Jae In menundukkan kepalanya menahan perasaannya. "Kita berbasa basi. Selanjutnya ayah akan meminta maaf. Dan aku akan menangis dan berjuang selama beberapa hari. Aku tidak berkunjung karena aku benci itu."
"Ayah tahu."
"Karena masih ada waktu, aku akan langsung ke intinya. Aku akan mencobanya. Aku tidak akan lari atau menghindarinya. Aku akan mencari tahu apa yang terjadi."
"Jae In~a."
"Aku menganggap aku sedang menjalani hidupku sendiri dan melupakan ayah. Karena pikiranku tidak nyaman, semua yang kulakukan seperti istana yang terbuat dari pasir."
"Jae In. Jangan membuang waktumu. Ayah tidak mau kamu menjadi seperti ayah. Jalani saja hidupmu. Sudah terlambat untuk mengubah apapun."
"Kudengar ayah selalu gagal dalam evaluasi pembebasan bersyarat. Aku tahu ayah sengaja melakukannya."
"Bukan begitu."
"Ayah berpikir lebih baik terjebak di dalam penjara.
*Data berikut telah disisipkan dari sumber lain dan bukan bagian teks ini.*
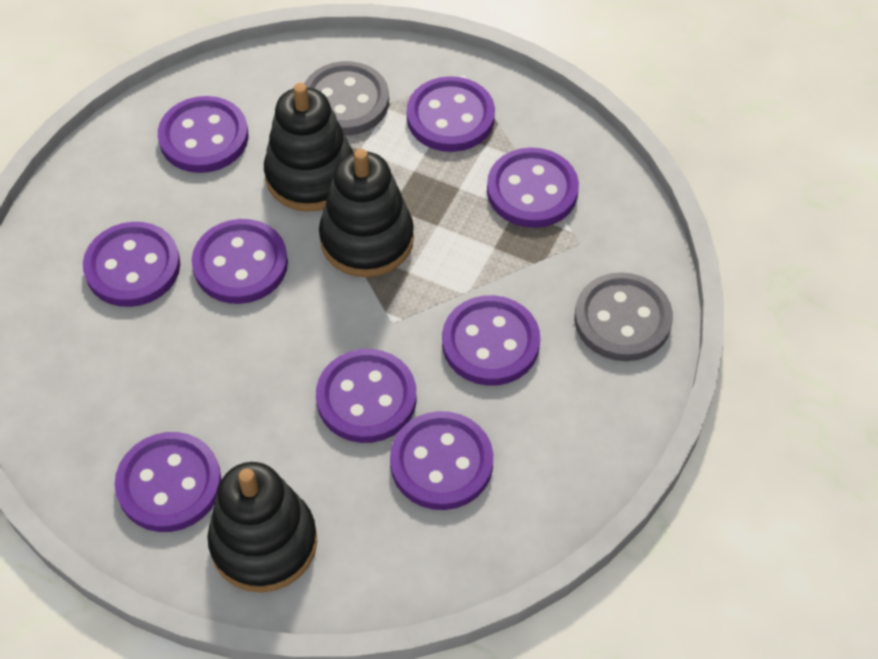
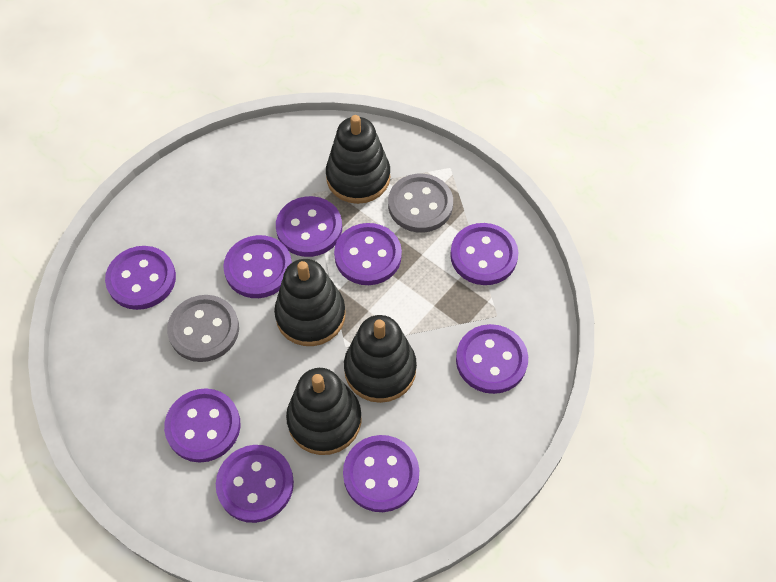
black stacking toy: [207,462,317,593] [264,83,353,211] [319,149,414,277] = 3 -> [274,259,346,346] [286,368,362,455] [326,115,390,204] [344,315,417,403] = 4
Berpikir bahwa ayah hanya akan membuatku bermasalah di luar. Ayah berencana tetap berada di penjara selama sisa hidup ayah?"
"Pergilah! Jangan datang ke sini lagi." Pak Yoon berdiri. "Mereka yang tinggal di apartemen, ayahlah yang membunuhnya," ucap Pak Yoon sebelum pergi meninggalkan Jae In yang meneteskan airmata.
Jae In berjalan keluar dari penjara. Dia mengelus dadanya yang mulai sesak. Jae In pun menepi dan hendak mengambil kantong kertas di dalam tasnya. Tapi perhatiannya teralihkan pada buku catatan Sung Mo.